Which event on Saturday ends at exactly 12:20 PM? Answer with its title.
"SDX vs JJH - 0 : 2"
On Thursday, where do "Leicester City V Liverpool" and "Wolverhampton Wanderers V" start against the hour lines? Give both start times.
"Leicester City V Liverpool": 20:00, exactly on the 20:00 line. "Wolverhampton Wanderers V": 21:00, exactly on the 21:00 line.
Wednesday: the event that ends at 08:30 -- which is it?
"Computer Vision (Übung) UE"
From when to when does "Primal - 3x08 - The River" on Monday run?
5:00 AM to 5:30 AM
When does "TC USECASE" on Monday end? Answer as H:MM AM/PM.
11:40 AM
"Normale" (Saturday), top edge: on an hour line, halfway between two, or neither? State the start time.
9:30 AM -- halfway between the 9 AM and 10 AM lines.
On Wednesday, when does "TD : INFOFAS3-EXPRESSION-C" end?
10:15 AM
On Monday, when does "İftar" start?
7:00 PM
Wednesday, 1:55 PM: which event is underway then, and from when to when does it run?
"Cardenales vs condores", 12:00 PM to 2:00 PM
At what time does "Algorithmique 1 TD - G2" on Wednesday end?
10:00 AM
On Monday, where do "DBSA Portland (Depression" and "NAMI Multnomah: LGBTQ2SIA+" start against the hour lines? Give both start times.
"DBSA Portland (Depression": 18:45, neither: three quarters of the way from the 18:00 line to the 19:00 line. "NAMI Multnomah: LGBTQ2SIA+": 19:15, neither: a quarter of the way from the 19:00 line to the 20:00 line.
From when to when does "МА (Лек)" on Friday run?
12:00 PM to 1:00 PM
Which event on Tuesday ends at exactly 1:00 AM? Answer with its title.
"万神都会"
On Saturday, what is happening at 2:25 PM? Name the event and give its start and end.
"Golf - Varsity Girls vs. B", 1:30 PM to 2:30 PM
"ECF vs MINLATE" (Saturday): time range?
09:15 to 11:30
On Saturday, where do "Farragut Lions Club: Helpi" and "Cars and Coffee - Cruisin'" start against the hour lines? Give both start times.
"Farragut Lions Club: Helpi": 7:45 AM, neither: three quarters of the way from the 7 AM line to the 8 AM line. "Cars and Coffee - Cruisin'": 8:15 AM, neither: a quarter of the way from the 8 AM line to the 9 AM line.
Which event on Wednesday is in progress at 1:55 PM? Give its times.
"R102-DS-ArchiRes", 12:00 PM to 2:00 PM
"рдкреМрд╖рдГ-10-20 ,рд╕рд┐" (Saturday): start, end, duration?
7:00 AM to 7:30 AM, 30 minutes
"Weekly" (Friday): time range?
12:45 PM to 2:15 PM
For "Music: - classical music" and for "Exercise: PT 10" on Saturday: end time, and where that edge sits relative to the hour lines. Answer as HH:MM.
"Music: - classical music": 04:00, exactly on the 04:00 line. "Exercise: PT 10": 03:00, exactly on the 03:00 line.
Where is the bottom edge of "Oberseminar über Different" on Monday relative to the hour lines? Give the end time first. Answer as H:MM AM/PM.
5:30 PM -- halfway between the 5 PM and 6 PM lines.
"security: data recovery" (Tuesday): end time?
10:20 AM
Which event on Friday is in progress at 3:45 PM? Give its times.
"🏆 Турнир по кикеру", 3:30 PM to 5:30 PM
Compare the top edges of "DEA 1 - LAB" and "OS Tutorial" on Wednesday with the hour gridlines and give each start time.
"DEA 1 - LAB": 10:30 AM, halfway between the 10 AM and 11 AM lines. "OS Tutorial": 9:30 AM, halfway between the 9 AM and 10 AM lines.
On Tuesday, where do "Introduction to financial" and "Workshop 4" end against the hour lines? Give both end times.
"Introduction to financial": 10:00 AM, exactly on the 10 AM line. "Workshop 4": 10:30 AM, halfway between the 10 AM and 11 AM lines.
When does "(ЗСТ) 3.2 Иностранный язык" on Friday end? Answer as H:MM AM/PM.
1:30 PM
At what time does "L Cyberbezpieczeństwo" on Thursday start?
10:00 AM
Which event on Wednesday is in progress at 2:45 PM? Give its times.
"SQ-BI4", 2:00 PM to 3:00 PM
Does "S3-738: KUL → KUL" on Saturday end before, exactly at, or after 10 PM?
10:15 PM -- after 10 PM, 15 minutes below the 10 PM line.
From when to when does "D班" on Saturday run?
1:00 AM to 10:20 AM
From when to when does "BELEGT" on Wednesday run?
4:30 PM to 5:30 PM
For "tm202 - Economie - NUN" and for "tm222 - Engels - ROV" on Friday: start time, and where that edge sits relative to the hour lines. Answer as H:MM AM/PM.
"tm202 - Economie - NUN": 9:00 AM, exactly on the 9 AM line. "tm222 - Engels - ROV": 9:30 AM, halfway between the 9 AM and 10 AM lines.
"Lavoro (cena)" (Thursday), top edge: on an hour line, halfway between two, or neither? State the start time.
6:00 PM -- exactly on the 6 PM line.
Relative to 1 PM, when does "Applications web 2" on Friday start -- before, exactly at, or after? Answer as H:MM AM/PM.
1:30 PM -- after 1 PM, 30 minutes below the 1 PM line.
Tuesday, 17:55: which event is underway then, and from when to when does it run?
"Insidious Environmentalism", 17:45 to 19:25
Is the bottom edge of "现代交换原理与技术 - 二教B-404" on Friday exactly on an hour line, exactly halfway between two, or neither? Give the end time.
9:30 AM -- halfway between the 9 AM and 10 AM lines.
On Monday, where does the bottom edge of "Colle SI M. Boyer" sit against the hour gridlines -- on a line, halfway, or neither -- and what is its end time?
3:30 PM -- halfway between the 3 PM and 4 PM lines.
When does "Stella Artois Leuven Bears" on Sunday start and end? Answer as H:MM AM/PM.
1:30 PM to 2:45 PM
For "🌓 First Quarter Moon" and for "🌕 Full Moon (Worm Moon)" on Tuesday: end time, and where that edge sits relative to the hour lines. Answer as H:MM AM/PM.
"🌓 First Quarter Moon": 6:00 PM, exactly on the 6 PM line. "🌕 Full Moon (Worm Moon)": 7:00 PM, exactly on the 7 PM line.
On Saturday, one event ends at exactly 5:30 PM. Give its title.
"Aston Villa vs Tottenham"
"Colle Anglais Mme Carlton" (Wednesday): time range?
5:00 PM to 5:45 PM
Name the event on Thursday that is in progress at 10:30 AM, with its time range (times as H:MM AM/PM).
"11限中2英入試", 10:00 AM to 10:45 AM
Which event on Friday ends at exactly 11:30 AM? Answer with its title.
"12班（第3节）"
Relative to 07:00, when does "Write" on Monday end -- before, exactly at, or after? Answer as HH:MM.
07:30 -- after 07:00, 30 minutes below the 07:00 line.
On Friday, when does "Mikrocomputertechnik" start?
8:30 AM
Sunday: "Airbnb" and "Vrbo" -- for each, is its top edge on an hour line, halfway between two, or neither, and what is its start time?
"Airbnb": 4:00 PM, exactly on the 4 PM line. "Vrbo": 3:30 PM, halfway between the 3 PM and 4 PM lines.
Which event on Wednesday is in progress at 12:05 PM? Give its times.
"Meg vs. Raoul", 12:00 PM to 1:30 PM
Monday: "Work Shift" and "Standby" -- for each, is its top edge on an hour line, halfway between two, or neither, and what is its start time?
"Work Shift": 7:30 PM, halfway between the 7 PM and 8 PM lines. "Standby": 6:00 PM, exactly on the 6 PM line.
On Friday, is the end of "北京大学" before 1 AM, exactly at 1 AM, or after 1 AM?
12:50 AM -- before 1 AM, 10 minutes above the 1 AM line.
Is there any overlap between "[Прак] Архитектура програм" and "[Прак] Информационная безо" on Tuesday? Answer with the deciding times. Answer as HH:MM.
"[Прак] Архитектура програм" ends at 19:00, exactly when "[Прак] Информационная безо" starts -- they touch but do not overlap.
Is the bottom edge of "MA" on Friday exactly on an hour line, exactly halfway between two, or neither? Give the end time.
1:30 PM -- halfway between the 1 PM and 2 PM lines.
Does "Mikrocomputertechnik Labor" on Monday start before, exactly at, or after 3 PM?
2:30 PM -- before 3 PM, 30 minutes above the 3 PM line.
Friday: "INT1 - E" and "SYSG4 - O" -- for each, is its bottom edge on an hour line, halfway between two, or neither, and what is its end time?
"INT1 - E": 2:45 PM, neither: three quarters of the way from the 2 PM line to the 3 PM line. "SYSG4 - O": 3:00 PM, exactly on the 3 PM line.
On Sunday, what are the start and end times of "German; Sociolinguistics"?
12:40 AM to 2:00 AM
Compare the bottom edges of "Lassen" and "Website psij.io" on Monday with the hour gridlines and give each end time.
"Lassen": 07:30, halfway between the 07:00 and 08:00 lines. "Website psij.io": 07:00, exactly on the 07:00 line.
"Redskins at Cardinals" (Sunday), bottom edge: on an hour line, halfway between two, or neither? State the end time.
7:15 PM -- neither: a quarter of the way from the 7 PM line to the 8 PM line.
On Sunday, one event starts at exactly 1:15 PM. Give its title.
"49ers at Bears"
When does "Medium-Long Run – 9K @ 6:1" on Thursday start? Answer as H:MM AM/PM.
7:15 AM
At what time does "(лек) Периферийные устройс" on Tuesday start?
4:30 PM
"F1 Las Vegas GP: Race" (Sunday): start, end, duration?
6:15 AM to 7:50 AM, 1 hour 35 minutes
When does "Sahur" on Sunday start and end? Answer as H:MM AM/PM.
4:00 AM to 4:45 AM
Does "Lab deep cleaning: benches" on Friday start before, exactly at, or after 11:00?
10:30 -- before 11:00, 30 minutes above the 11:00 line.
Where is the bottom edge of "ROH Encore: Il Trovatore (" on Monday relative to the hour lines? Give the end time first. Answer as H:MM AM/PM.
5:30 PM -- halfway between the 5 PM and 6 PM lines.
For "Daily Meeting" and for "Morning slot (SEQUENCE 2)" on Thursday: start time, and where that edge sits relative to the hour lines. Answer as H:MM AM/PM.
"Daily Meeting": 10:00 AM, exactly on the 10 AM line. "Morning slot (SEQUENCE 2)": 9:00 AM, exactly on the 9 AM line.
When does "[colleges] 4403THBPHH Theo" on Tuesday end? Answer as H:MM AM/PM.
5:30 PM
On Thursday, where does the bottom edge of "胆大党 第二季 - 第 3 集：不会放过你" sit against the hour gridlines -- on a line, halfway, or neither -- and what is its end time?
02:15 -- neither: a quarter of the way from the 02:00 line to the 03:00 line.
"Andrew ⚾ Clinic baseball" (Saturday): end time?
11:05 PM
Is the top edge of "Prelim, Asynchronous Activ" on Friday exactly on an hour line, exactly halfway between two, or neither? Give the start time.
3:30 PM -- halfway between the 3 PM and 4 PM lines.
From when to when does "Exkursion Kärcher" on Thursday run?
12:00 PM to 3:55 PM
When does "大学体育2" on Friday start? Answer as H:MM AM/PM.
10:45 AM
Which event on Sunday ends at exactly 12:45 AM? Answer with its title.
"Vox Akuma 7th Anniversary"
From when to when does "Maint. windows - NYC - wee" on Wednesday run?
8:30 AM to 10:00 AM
____
#### Exercise task:
Copy out the part of the listing that opens with the line containing "On Tuesday, where" and closes with the line containing "4:30 PM to 5:30 PM", keeping every line as it stands.

#### In response:
On Tuesday, where do "Introduction to financial" and "Workshop 4" end against the hour lines? Give both end times.
"Introduction to financial": 10:00 AM, exactly on the 10 AM line. "Workshop 4": 10:30 AM, halfway between the 10 AM and 11 AM lines.
When does "(ЗСТ) 3.2 Иностранный язык" on Friday end? Answer as H:MM AM/PM.
1:30 PM
At what time does "L Cyberbezpieczeństwo" on Thursday start?
10:00 AM
Which event on Wednesday is in progress at 2:45 PM? Give its times.
"SQ-BI4", 2:00 PM to 3:00 PM
Does "S3-738: KUL → KUL" on Saturday end before, exactly at, or after 10 PM?
10:15 PM -- after 10 PM, 15 minutes below the 10 PM line.
From when to when does "D班" on Saturday run?
1:00 AM to 10:20 AM
From when to when does "BELEGT" on Wednesday run?
4:30 PM to 5:30 PM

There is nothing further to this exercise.